== Exercise goal ==
Pull every line with "nowrap" from the data below and copy it.

== Records supplied ==
=====
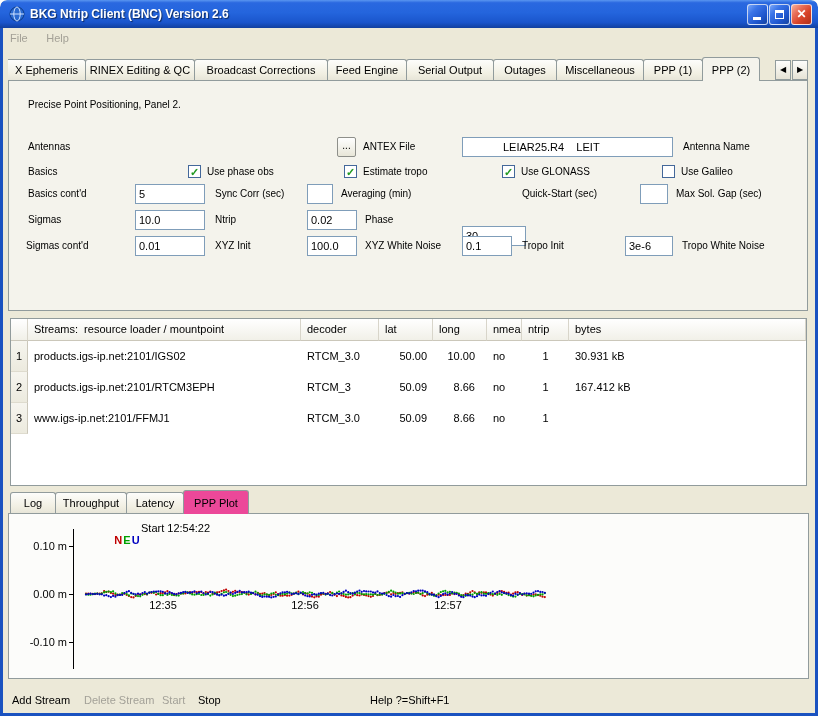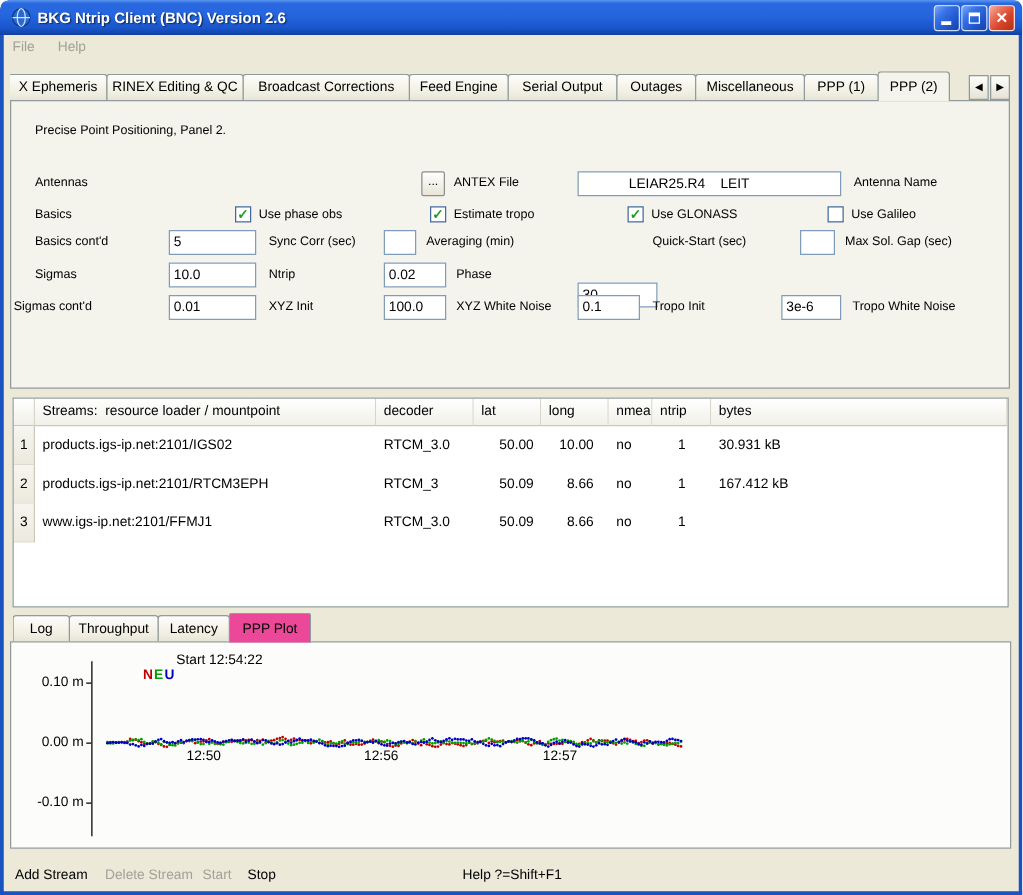--- a/index.html
+++ b/index.html
@@ -160,21 +160,21 @@
   <div class="lbl" style="left:522px;top:188px">Quick-Start (sec)</div>
   <input class="txt-input" style="left: 640px; top: 184px; width: 28px;">
   <div class="lbl" style="left:676px;top:188px">Max Sol. Gap (sec)</div>
 
   <div class="lbl" style="left:28px;top:214px">Sigmas</div>
   <input class="txt-input" style="left: 135px; top: 210px; width: 70px;" value="10.0">
   <div class="lbl" style="left:215px;top:214px">Ntrip</div>
   <input class="txt-input" style="left: 307px; top: 210px; width: 50px;" value="0.02">
   <div class="lbl" style="left:365px;top:214px">Phase</div>
 
-  <div class="lbl" style="left:11px;top:240px">Sigmas cont'd</div>
+  <div class="lbl" style="left:26px;top:240px">Sigmas cont'd</div>
   <input class="txt-input" style="left: 135px; top: 236px; width: 70px;" value="0.01">
   <div class="lbl" style="left:215px;top:240px">XYZ Init</div>
   <input class="txt-input" style="left: 307px; top: 236px; width: 50px;" value="100.0">
   <div class="lbl" style="left:365px;top:240px">XYZ White Noise</div>
   <input class="txt-input" style="left: 462px; top: 236px; width: 50px;" value="0.1">
   <div class="lbl" style="left:522px;top:240px">Tropo Init</div>
   <input class="txt-input" style="left: 625px; top: 236px; width: 48px;" value="3e-6">
   <div class="lbl" style="left:682px;top:240px">Tropo White Noise</div>
 
   <div class="streams">
@@ -838,21 +838,21 @@
         <circle cx="517.7" cy="79.4" r="1.1" fill="#0000c0"></circle>
         <circle cx="520.0" cy="79.7" r="1.1" fill="#0000c0"></circle>
         <circle cx="522.2" cy="79.8" r="1.1" fill="#0000c0"></circle>
         <circle cx="524.5" cy="78.7" r="1.1" fill="#0000c0"></circle>
         <circle cx="526.7" cy="77.3" r="1.1" fill="#0000c0"></circle>
         <circle cx="529.0" cy="77.1" r="1.1" fill="#0000c0"></circle>
         <circle cx="531.3" cy="77.9" r="1.1" fill="#0000c0"></circle>
         <circle cx="533.5" cy="78.0" r="1.1" fill="#0000c0"></circle>
         <circle cx="535.8" cy="78.8" r="1.1" fill="#0000c0"></circle>
       </svg>
-    <div class="xlabel" style="left:137px">12:50</div>
+    <div class="xlabel" style="left:137px">12:35</div>
     <div class="xlabel" style="left:279px">12:56</div>
     <div class="xlabel" style="left:422px">12:57</div>
   </div>
 
   <div class="tabbar plot-tabs" style="left:10px;top:492px;height:21px">
     <div class="tab" style="width:46px">Log</div>
     <div class="tab" style="width:72px">Throughput</div>
     <div class="tab" style="width:58px">Latency</div>
     <div class="tab selected" style="width:66px">PPP Plot</div>
   </div>

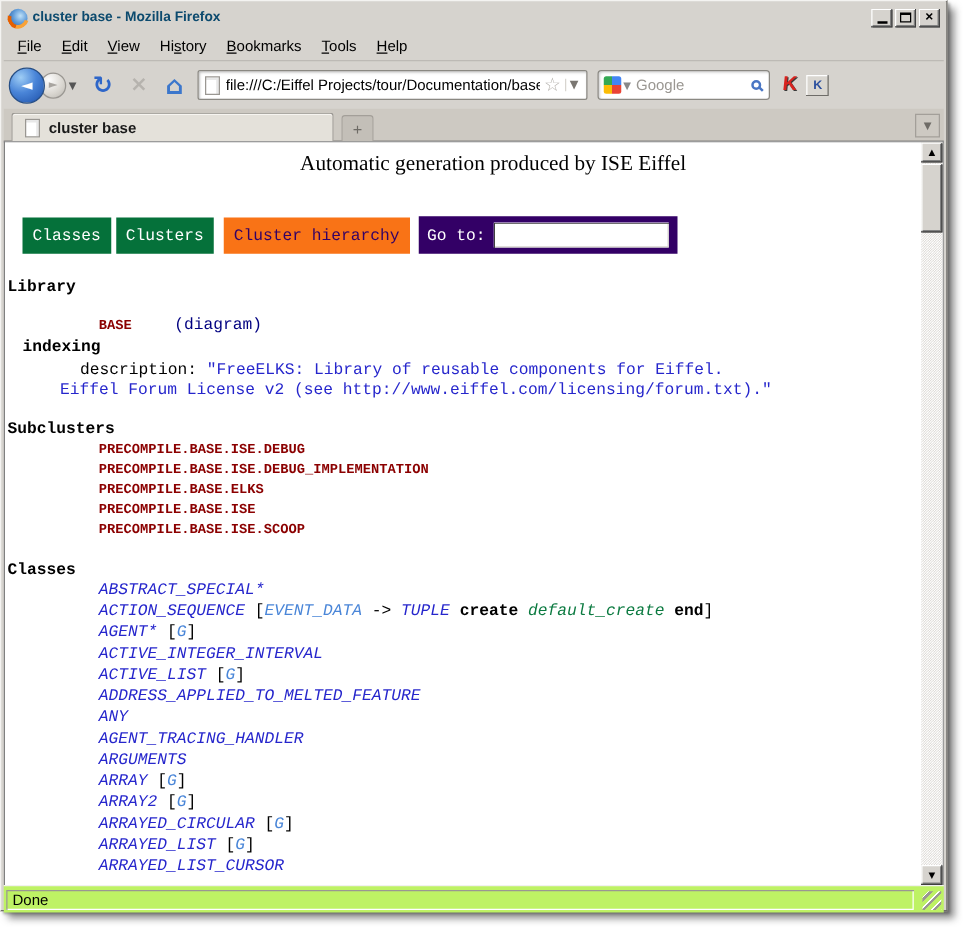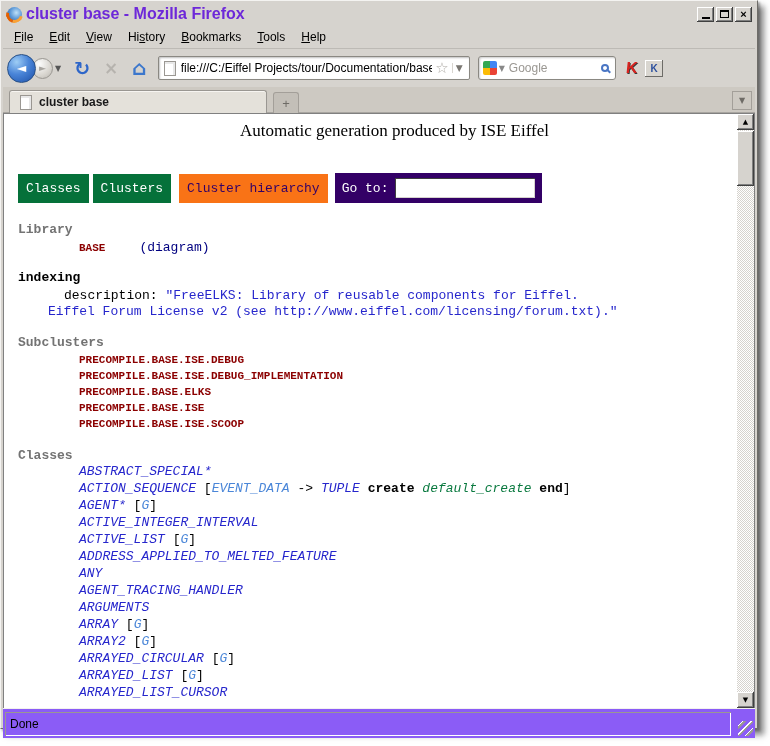--- a/index.html
+++ b/index.html
@@ -17,21 +17,21 @@
 
   
   .titlebar {
     height:22px; display:flex; align-items:center; padding:0 3px;
     background:linear-gradient(90deg,#3F66A0 0%,#45700 0%,#40689f 35%,#7fa5d4 75%,#A8C6E9 100%);
   }
   .ff-icon { position:relative; width:15px; height:15px; border-radius:50%; margin:0 4px 0 1px;
     background:radial-gradient(circle at 62% 38%, #BFE0F7 0%, #5E9AD8 45%, #1C4E8F 100%); flex:0 0 auto; }
   .ff-icon::after { content:""; position:absolute; inset:-1px; border-radius:50%;
     border:3px solid transparent; border-left-color:#E66000; border-bottom-color:#F9A237; transform:rotate(-30deg); }
-  .title-text { color:#6d28d9; font-weight:bold; font-size:16px; flex:1 1 auto; white-space:nowrap; overflow:hidden; }
+  .title-text { color:#0c4a6e; font-weight:bold; font-size:11px; flex:1 1 auto; white-space:nowrap; overflow:hidden; }
   .win-btns { display:flex; gap:2px; }
   .win-btn { width:17px; height:15px; background:#D6D3CE; position:relative; cursor:default;
     box-shadow: inset -1px -1px 0 #404040, inset 1px 1px 0 #ffffff, inset -2px -2px 0 #808080;
     display:flex; align-items:center; justify-content:center; font-size:11px; font-weight:bold; color:#000; }
   .glyph-min { display:block; width:8px; height:2px; background:#000; margin-top:8px; }
   .glyph-max { display:block; width:9px; height:8px; border:1px solid #000; border-top-width:2px; }
 
   
   .menubar { height:24px; display:flex; align-items:center; gap:2px; padding:2px 4px;
     border-bottom:1px solid #bdbab5; }
@@ -103,24 +103,24 @@
   .btn-row { position:absolute; top:59px; left:14px; display:flex; align-items:center; }
   .btn { font-family:"Liberation Mono", monospace; font-size:13px; padding:7px 8px; white-space:nowrap; }
   .btn-green { background:#05713A; color:#fff; margin-right:4px; }
   .btn-green2 { background:#05713A; color:#fff; margin-right:8px; }
   .btn-yellow { background:#f97316; color:#330066; margin-right:7px; }
   .goto-box { background:#330066; color:#fff; display:flex; align-items:center; padding:5px 7px; }
   .goto-label { font-family:"Liberation Mono", monospace; font-size:13px; margin-right:7px; }
   .goto-input { width:140px; height:20px; border:none; background:#fff;
     box-shadow: inset 1px 1px 0 #404040, inset -1px -1px 0 #d6d3ce; font-family:"Liberation Mono", monospace; font-size:12px; padding:0 3px; }
 
-  .sec-heading { position:absolute; left:14px; font-weight:bold; color:#737373; }
+  .sec-heading { position:absolute; left:2px; font-weight:bold; color:#000000; }
   .sec-heading-black { position:absolute; left:14px; font-weight:bold; color:#000000; }
 
-  .lib-line { position:absolute; top:126px; left:75px; }
+  .lib-line { position:absolute; top:138px; left:75px; }
   .lib-name { font-size:11px; font-weight:bold; color:#8B0000; }
   .lib-diagram { color:#000080; margin-left:34px; font-size:13px; }
 
   .idx-line1 { position:absolute; top:174px; left:60px; white-space:nowrap; }
   .idx-line2 { position:absolute; top:190px; left:44px; color:#2626CC; white-space:nowrap; }
   .str-val { color:#2626CC; }
 
   .sub-list { position:absolute; top:239px; left:75px; }
   .subcluster-item { font-size:11px; font-weight:bold; color:#8B0000; height:16px; line-height:14px; }
 
@@ -140,21 +140,21 @@
     background-size:2px 2px; background-position:0 0,1px 1px; }
   .sb-btn { position:absolute; left:0; width:17px; height:16px; background:#D6D3CE;
     box-shadow: inset -1px -1px 0 #404040, inset 1px 1px 0 #fff, inset -2px -2px 0 #808080;
     display:flex; align-items:center; justify-content:center; font-size:7px; color:#000;
     font-family:"DejaVu Sans", sans-serif; }
   .sb-up { top:0; } .sb-down { bottom:0; }
   .sb-thumb { position:absolute; left:0; top:17px; width:17px; height:55px; background:#D6D3CE;
     box-shadow: inset -1px -1px 0 #404040, inset 1px 1px 0 #fff, inset -2px -2px 0 #808080; }
 
   
-  .statusbar { position:relative; height:30px; background:#8b5cf6; border-top:1px solid #f2f1ef; }
+  .statusbar { position:relative; height:22px; background:#bef264; border-top:1px solid #f2f1ef; }
   .status-panel { position:absolute; left:2px; top:3px; right:24px; bottom:2px;
     box-shadow: inset 1px 1px 0 #9a9792, inset -1px -1px 0 #fff;
     display:flex; align-items:center; padding:0 5px; font-size:12px; color:#000; }
   .resize-grip { position:absolute; right:2px; bottom:2px; width:15px; height:15px;
     background:repeating-linear-gradient(135deg, transparent 0 3px, #fff 3px 4px, #9a9792 4px 6px); }
 </style>
 </head>
 <body>
 
 <div class="stage">

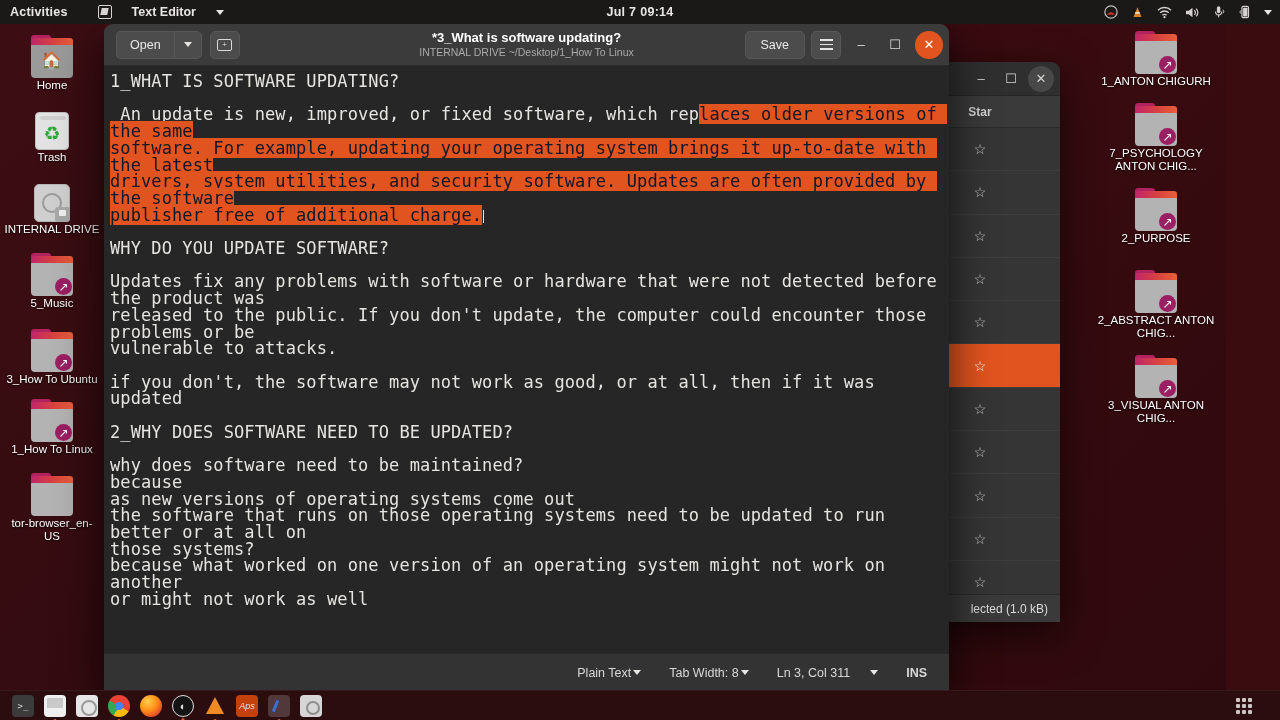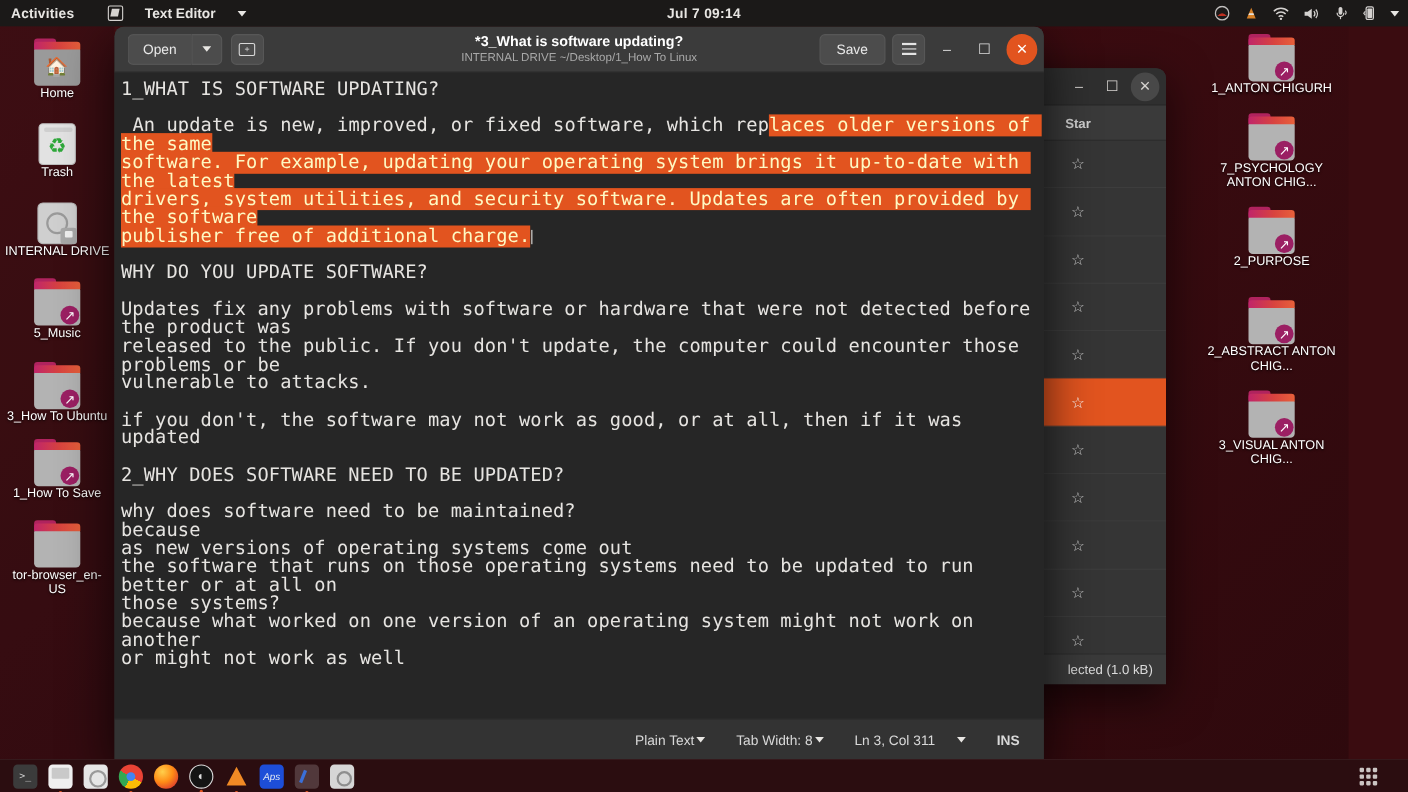--- a/index.html
+++ b/index.html
@@ -230,21 +230,21 @@
     overflow: hidden;
   }
   #doc {
     font-family: "DejaVu Sans Mono", "Liberation Mono", monospace;
     font-size: 17px; line-height: 16.7px;
     color: #e6e4e1;
     white-space: pre-wrap;
     word-wrap: break-word;
     letter-spacing: .1px;
   }
-  #doc .sel { background: #e2541f; color: #fef9c3; }
+  #doc .sel { background: #e2541f; color: #0f172a; }
   #doc .caret {
     display: inline-block; width: 1px; height: 13px;
     background: #e6e4e1; vertical-align: -2px; margin-left: 1px;
   }
   #ed-status {
     position: absolute; left: 0; right: 0; bottom: 0; height: 38px;
     background: #333333; border-top: 1px solid #272727;
     display: flex; align-items: center; justify-content: flex-end;
     gap: 0; color: #d8d8d8; font-size: 12.5px;
     padding-right: 8px;
@@ -273,21 +273,21 @@
   .tb-files { background: #efefef; }
   .tb-files::after { content:""; position:absolute; left:3px; top:3px; width:16px; height:10px; background:#c9c9c9; border-radius:1px;}
   .tb-disk { background: #e6e6e6; }
   .tb-disk::after { content:""; position:absolute; left:5px; top:5px; width:12px; height:12px; border:2px solid #9a9a9a; border-radius:50%; }
   .tb-chrome { background: conic-gradient(#ea4335 0 33%, #fbbc05 33% 58%, #34a853 58% 83%, #ea4335 83% 100%); border-radius:50%; }
   .tb-chrome::after { content:""; position:absolute; left:7px; top:7px; width:8px; height:8px; background:#4285f4; border-radius:50%; }
   .tb-ff { background: radial-gradient(circle at 35% 30%, #ffcf4b 0%, #ff8c16 45%, #e0422c 80%); border-radius:50%; }
   .tb-tor { background: #141414; border-radius:50%; border:1.5px solid #ddd; color:#ddd; font-size:11px; }
   .tb-vlc { background: transparent; }
   .tb-vlc .cone { width:0;height:0;border-left:9px solid transparent;border-right:9px solid transparent;border-bottom:17px solid #f08a25; }
-  .tb-gimp { background: #1d4ed8; color:#dfe6f2; font-size:9px; font-style: italic; }
+  .tb-gimp { background: #c2410c; color:#dfe6f2; font-size:9px; font-style: italic; }
   .tb-edit { background: #f3f3f3; }
   .tb-edit::after { content:""; position:absolute; left:6px; top:5px; width:3px; height:12px; background:#3a6fd8; transform: rotate(22deg); }
   .tb-other { background: #d6d6d6; }
   .tb-other::after { content:""; position:absolute; left:6px; top:6px; width:10px; height:10px; border:2px solid #8e8e8e; border-radius:50%; }
   .tb-grid {
     position: absolute; right: 28px;
     display: grid; grid-template-columns: repeat(3, 4px); grid-template-rows: repeat(3, 4px);
     gap: 2px; cursor: pointer;
   }
   .tb-grid i { display: block; width: 4px; height: 4px; background: #cbc4c2; border-radius: 1px; }
@@ -387,21 +387,21 @@
       </div>
       <span class="lbl">3_How To Ubuntu</span>
     </div>
 
     <div class="dock-item" style="margin-top:10px">
       <div class="icon-wrap">
         <div class="folder">
             <span class="shortcut">↗</span>
           </div>
       </div>
-      <span class="lbl">1_How To Save</span>
+      <span class="lbl">1_How To Linux</span>
     </div>
 
     <div class="dock-item" style="margin-top:14px">
       <div class="icon-wrap">
         <div class="folder"></div>
       </div>
       <span class="lbl">tor-browser_en-US</span>
     </div>
   </div>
=====
== Exercise solution ==
-  .title-text { color:#6d28d9; font-weight:bold; font-size:16px; flex:1 1 auto; white-space:nowrap; overflow:hidden; }
+  .title-text { color:#0c4a6e; font-weight:bold; font-size:11px; flex:1 1 auto; white-space:nowrap; overflow:hidden; }
   .btn { font-family:"Liberation Mono", monospace; font-size:13px; padding:7px 8px; white-space:nowrap; }
   .idx-line1 { position:absolute; top:174px; left:60px; white-space:nowrap; }
   .idx-line2 { position:absolute; top:190px; left:44px; color:#2626CC; white-space:nowrap; }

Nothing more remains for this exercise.